### Problem statement
Read through the material below and find each line that has the word "capri"; copy it.

### Supplied records
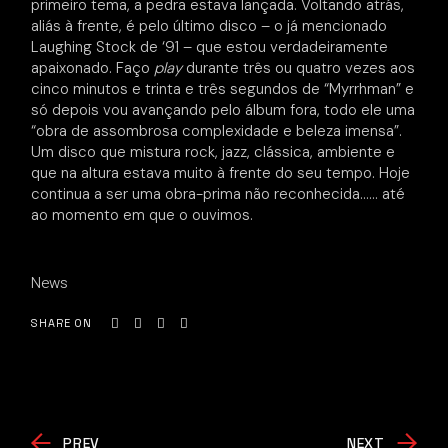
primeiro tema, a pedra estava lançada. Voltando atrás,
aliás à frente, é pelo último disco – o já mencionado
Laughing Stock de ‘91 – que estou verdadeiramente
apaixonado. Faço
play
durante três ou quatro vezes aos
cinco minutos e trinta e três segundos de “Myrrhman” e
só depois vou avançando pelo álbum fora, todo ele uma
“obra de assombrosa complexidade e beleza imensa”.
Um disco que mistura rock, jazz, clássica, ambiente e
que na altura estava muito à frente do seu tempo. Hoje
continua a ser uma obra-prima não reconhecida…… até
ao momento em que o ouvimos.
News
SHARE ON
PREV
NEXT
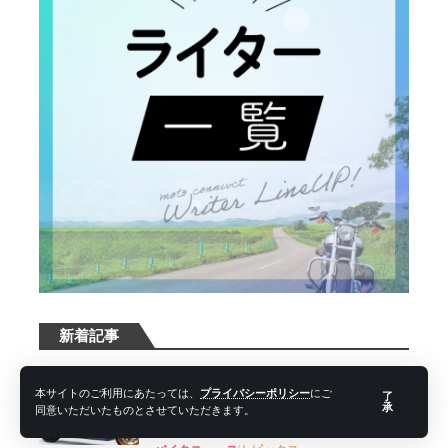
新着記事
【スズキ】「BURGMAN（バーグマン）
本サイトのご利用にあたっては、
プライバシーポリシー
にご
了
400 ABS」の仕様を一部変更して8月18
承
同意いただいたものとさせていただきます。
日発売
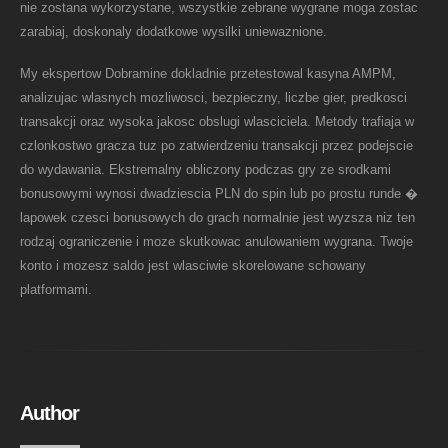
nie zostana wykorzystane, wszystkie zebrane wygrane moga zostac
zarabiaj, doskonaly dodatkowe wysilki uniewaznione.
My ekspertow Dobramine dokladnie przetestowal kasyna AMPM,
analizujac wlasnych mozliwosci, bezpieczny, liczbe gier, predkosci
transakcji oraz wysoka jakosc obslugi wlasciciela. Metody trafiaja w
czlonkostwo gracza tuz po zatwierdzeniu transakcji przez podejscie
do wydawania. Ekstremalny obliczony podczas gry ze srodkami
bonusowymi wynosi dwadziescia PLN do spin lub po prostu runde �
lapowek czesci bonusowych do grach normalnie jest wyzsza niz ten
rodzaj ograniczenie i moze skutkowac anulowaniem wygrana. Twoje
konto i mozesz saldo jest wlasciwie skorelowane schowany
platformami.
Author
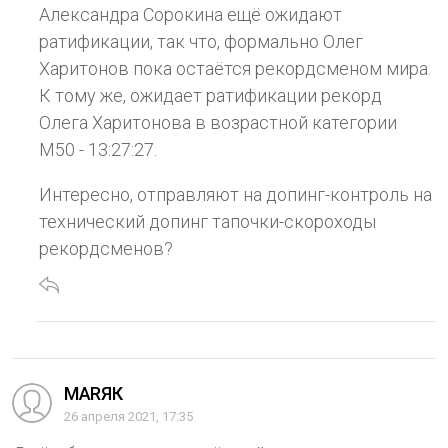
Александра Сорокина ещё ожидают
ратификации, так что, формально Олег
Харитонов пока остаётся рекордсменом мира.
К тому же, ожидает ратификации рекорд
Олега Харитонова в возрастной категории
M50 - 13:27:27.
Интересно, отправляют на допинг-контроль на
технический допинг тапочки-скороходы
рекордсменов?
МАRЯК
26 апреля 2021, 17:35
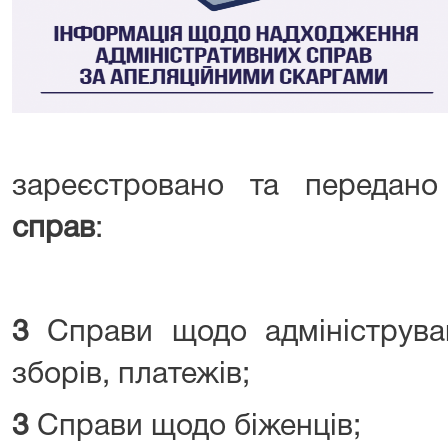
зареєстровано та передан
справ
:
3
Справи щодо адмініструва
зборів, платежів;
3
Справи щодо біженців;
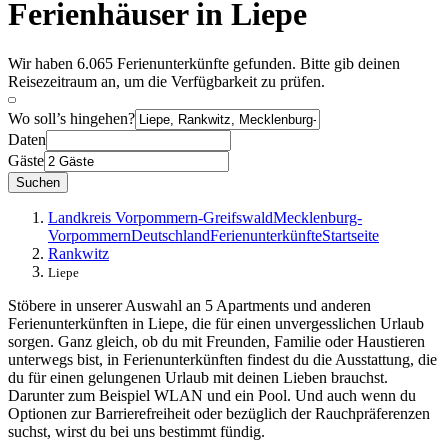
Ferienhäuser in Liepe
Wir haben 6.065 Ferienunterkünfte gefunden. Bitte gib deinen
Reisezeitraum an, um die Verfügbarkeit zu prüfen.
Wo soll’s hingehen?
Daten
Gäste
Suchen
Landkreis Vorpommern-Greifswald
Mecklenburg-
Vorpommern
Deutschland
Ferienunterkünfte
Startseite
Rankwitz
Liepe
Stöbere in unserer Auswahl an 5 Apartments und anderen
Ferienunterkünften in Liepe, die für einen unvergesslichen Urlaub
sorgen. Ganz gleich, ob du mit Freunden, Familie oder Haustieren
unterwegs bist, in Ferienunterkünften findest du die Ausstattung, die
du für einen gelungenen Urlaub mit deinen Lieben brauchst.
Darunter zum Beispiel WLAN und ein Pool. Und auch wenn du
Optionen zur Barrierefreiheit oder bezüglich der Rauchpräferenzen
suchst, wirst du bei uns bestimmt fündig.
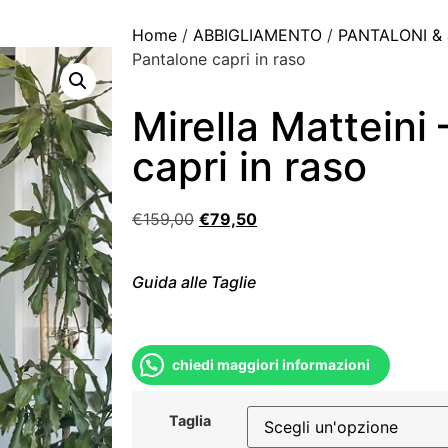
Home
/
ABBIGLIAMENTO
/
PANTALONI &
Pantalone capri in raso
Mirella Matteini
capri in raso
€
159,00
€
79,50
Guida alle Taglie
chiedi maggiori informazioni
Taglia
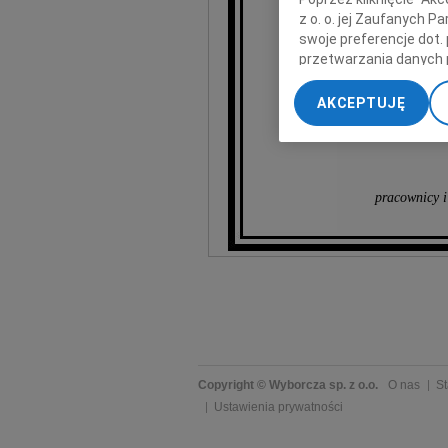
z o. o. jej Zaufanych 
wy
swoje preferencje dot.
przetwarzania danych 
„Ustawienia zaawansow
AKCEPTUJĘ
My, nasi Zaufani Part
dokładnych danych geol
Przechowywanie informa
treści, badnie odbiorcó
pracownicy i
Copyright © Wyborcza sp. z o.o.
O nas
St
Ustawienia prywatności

---

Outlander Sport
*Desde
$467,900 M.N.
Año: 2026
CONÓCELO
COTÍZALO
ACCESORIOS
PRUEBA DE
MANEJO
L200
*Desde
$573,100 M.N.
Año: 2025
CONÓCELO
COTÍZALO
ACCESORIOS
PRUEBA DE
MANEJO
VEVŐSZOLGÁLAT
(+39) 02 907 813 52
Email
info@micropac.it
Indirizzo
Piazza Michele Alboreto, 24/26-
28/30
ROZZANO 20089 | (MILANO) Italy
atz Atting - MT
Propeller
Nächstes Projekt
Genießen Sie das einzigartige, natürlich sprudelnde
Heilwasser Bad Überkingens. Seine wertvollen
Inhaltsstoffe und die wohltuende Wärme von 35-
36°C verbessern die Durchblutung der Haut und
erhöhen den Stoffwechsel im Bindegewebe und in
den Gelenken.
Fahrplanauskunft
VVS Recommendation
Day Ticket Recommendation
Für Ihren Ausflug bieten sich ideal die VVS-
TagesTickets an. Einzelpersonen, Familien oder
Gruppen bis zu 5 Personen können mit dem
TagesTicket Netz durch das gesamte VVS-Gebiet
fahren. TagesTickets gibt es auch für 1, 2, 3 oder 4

### Response area
Pantalone capri in raso
capri in raso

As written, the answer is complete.